PROVIDED DATA:
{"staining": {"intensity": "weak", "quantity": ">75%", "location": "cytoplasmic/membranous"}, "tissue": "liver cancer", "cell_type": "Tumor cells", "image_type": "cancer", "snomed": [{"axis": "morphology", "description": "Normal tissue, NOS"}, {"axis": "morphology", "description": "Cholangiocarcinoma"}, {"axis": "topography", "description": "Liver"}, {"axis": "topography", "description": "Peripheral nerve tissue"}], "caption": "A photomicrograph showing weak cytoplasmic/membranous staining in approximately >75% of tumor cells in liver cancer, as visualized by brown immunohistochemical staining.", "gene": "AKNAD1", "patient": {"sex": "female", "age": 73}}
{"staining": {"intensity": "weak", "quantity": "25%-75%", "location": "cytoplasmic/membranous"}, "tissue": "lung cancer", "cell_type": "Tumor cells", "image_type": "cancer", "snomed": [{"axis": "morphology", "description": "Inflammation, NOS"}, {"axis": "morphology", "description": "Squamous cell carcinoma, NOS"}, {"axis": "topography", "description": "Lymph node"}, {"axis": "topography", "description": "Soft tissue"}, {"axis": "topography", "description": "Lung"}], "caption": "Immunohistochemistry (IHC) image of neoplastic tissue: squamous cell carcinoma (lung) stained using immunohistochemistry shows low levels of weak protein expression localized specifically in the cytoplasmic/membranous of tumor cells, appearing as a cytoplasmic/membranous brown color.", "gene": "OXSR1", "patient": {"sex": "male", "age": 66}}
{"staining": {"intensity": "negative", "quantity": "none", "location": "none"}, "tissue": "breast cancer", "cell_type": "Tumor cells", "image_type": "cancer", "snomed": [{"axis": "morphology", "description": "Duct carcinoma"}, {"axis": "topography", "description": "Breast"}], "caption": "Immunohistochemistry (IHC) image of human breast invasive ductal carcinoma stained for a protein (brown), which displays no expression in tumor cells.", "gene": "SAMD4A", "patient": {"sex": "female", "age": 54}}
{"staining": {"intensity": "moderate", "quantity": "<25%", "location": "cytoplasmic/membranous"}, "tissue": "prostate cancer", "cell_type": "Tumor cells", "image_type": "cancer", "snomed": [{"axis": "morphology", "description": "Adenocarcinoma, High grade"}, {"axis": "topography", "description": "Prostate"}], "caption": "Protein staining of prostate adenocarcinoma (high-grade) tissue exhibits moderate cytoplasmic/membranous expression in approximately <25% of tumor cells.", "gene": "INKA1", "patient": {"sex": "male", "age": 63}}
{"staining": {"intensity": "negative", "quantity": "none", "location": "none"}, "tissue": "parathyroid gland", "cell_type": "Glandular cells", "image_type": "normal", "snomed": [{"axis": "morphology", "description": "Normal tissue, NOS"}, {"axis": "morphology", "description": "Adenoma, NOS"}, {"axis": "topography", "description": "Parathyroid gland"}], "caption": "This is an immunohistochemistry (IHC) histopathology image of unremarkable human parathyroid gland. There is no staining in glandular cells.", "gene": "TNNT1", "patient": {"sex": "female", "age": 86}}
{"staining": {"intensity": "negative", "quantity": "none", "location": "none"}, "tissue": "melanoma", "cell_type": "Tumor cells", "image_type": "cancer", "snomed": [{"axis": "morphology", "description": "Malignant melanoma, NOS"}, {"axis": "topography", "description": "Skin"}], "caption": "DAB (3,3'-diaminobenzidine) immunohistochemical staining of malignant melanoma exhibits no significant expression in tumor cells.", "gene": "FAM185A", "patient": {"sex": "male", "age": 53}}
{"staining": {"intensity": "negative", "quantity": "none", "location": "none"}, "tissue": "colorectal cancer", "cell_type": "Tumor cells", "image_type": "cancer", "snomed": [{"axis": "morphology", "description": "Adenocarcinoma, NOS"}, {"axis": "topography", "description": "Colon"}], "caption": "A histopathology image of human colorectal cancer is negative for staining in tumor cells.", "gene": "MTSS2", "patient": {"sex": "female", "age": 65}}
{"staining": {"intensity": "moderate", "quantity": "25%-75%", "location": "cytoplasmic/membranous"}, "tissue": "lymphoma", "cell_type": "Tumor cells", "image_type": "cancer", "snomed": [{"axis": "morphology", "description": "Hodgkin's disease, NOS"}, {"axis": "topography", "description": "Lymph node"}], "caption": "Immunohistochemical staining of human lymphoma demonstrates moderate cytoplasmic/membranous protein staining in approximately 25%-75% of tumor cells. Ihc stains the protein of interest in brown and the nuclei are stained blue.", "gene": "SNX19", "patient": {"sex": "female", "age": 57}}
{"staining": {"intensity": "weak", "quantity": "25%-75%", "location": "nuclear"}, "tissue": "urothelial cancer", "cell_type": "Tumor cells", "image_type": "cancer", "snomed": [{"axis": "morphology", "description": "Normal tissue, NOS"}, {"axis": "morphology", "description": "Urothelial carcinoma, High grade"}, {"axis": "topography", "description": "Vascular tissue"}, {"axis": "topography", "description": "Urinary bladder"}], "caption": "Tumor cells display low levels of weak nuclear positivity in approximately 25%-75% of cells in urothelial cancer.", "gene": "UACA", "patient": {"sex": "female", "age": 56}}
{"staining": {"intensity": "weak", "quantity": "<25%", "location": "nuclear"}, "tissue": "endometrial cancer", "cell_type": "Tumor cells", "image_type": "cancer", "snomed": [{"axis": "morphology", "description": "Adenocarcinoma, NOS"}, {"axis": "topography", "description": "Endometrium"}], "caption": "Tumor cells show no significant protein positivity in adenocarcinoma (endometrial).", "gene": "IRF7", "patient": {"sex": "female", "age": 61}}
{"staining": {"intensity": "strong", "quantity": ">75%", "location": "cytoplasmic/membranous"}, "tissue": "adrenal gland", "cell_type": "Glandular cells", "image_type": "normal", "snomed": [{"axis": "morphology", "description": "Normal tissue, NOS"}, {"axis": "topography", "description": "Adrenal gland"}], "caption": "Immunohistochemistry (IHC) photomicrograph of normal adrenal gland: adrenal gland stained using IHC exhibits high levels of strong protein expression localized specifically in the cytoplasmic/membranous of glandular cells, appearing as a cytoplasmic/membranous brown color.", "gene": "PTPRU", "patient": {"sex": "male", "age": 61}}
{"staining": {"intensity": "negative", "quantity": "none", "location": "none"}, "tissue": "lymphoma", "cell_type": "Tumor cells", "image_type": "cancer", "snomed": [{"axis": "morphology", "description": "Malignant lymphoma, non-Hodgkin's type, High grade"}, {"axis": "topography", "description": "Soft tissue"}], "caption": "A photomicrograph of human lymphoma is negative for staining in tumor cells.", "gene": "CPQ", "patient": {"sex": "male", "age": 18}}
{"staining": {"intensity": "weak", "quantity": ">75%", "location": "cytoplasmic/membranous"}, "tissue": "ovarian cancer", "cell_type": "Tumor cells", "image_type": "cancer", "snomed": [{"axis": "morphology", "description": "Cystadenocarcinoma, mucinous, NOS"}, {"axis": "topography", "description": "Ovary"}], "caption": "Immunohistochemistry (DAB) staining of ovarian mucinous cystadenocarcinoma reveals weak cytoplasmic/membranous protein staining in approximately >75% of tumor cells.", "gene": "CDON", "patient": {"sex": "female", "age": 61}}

EXERCISE OBJECTIVE:
The answer must be every record above, repeated exactly as written.

YOUR RESPONSE:
{"staining": {"intensity": "weak", "quantity": ">75%", "location": "cytoplasmic/membranous"}, "tissue": "liver cancer", "cell_type": "Tumor cells", "image_type": "cancer", "snomed": [{"axis": "morphology", "description": "Normal tissue, NOS"}, {"axis": "morphology", "description": "Cholangiocarcinoma"}, {"axis": "topography", "description": "Liver"}, {"axis": "topography", "description": "Peripheral nerve tissue"}], "caption": "A photomicrograph showing weak cytoplasmic/membranous staining in approximately >75% of tumor cells in liver cancer, as visualized by brown immunohistochemical staining.", "gene": "AKNAD1", "patient": {"sex": "female", "age": 73}}
{"staining": {"intensity": "weak", "quantity": "25%-75%", "location": "cytoplasmic/membranous"}, "tissue": "lung cancer", "cell_type": "Tumor cells", "image_type": "cancer", "snomed": [{"axis": "morphology", "description": "Inflammation, NOS"}, {"axis": "morphology", "description": "Squamous cell carcinoma, NOS"}, {"axis": "topography", "description": "Lymph node"}, {"axis": "topography", "description": "Soft tissue"}, {"axis": "topography", "description": "Lung"}], "caption": "Immunohistochemistry (IHC) image of neoplastic tissue: squamous cell carcinoma (lung) stained using immunohistochemistry shows low levels of weak protein expression localized specifically in the cytoplasmic/membranous of tumor cells, appearing as a cytoplasmic/membranous brown color.", "gene": "OXSR1", "patient": {"sex": "male", "age": 66}}
{"staining": {"intensity": "negative", "quantity": "none", "location": "none"}, "tissue": "breast cancer", "cell_type": "Tumor cells", "image_type": "cancer", "snomed": [{"axis": "morphology", "description": "Duct carcinoma"}, {"axis": "topography", "description": "Breast"}], "caption": "Immunohistochemistry (IHC) image of human breast invasive ductal carcinoma stained for a protein (brown), which displays no expression in tumor cells.", "gene": "SAMD4A", "patient": {"sex": "female", "age": 54}}
{"staining": {"intensity": "moderate", "quantity": "<25%", "location": "cytoplasmic/membranous"}, "tissue": "prostate cancer", "cell_type": "Tumor cells", "image_type": "cancer", "snomed": [{"axis": "morphology", "description": "Adenocarcinoma, High grade"}, {"axis": "topography", "description": "Prostate"}], "caption": "Protein staining of prostate adenocarcinoma (high-grade) tissue exhibits moderate cytoplasmic/membranous expression in approximately <25% of tumor cells.", "gene": "INKA1", "patient": {"sex": "male", "age": 63}}
{"staining": {"intensity": "negative", "quantity": "none", "location": "none"}, "tissue": "parathyroid gland", "cell_type": "Glandular cells", "image_type": "normal", "snomed": [{"axis": "morphology", "description": "Normal tissue, NOS"}, {"axis": "morphology", "description": "Adenoma, NOS"}, {"axis": "topography", "description": "Parathyroid gland"}], "caption": "This is an immunohistochemistry (IHC) histopathology image of unremarkable human parathyroid gland. There is no staining in glandular cells.", "gene": "TNNT1", "patient": {"sex": "female", "age": 86}}
{"staining": {"intensity": "negative", "quantity": "none", "location": "none"}, "tissue": "melanoma", "cell_type": "Tumor cells", "image_type": "cancer", "snomed": [{"axis": "morphology", "description": "Malignant melanoma, NOS"}, {"axis": "topography", "description": "Skin"}], "caption": "DAB (3,3'-diaminobenzidine) immunohistochemical staining of malignant melanoma exhibits no significant expression in tumor cells.", "gene": "FAM185A", "patient": {"sex": "male", "age": 53}}
{"staining": {"intensity": "negative", "quantity": "none", "location": "none"}, "tissue": "colorectal cancer", "cell_type": "Tumor cells", "image_type": "cancer", "snomed": [{"axis": "morphology", "description": "Adenocarcinoma, NOS"}, {"axis": "topography", "description": "Colon"}], "caption": "A histopathology image of human colorectal cancer is negative for staining in tumor cells.", "gene": "MTSS2", "patient": {"sex": "female", "age": 65}}
{"staining": {"intensity": "moderate", "quantity": "25%-75%", "location": "cytoplasmic/membranous"}, "tissue": "lymphoma", "cell_type": "Tumor cells", "image_type": "cancer", "snomed": [{"axis": "morphology", "description": "Hodgkin's disease, NOS"}, {"axis": "topography", "description": "Lymph node"}], "caption": "Immunohistochemical staining of human lymphoma demonstrates moderate cytoplasmic/membranous protein staining in approximately 25%-75% of tumor cells. Ihc stains the protein of interest in brown and the nuclei are stained blue.", "gene": "SNX19", "patient": {"sex": "female", "age": 57}}
{"staining": {"intensity": "weak", "quantity": "25%-75%", "location": "nuclear"}, "tissue": "urothelial cancer", "cell_type": "Tumor cells", "image_type": "cancer", "snomed": [{"axis": "morphology", "description": "Normal tissue, NOS"}, {"axis": "morphology", "description": "Urothelial carcinoma, High grade"}, {"axis": "topography", "description": "Vascular tissue"}, {"axis": "topography", "description": "Urinary bladder"}], "caption": "Tumor cells display low levels of weak nuclear positivity in approximately 25%-75% of cells in urothelial cancer.", "gene": "UACA", "patient": {"sex": "female", "age": 56}}
{"staining": {"intensity": "weak", "quantity": "<25%", "location": "nuclear"}, "tissue": "endometrial cancer", "cell_type": "Tumor cells", "image_type": "cancer", "snomed": [{"axis": "morphology", "description": "Adenocarcinoma, NOS"}, {"axis": "topography", "description": "Endometrium"}], "caption": "Tumor cells show no significant protein positivity in adenocarcinoma (endometrial).", "gene": "IRF7", "patient": {"sex": "female", "age": 61}}
{"staining": {"intensity": "strong", "quantity": ">75%", "location": "cytoplasmic/membranous"}, "tissue": "adrenal gland", "cell_type": "Glandular cells", "image_type": "normal", "snomed": [{"axis": "morphology", "description": "Normal tissue, NOS"}, {"axis": "topography", "description": "Adrenal gland"}], "caption": "Immunohistochemistry (IHC) photomicrograph of normal adrenal gland: adrenal gland stained using IHC exhibits high levels of strong protein expression localized specifically in the cytoplasmic/membranous of glandular cells, appearing as a cytoplasmic/membranous brown color.", "gene": "PTPRU", "patient": {"sex": "male", "age": 61}}
{"staining": {"intensity": "negative", "quantity": "none", "location": "none"}, "tissue": "lymphoma", "cell_type": "Tumor cells", "image_type": "cancer", "snomed": [{"axis": "morphology", "description": "Malignant lymphoma, non-Hodgkin's type, High grade"}, {"axis": "topography", "description": "Soft tissue"}], "caption": "A photomicrograph of human lymphoma is negative for staining in tumor cells.", "gene": "CPQ", "patient": {"sex": "male", "age": 18}}
{"staining": {"intensity": "weak", "quantity": ">75%", "location": "cytoplasmic/membranous"}, "tissue": "ovarian cancer", "cell_type": "Tumor cells", "image_type": "cancer", "snomed": [{"axis": "morphology", "description": "Cystadenocarcinoma, mucinous, NOS"}, {"axis": "topography", "description": "Ovary"}], "caption": "Immunohistochemistry (DAB) staining of ovarian mucinous cystadenocarcinoma reveals weak cytoplasmic/membranous protein staining in approximately >75% of tumor cells.", "gene": "CDON", "patient": {"sex": "female", "age": 61}}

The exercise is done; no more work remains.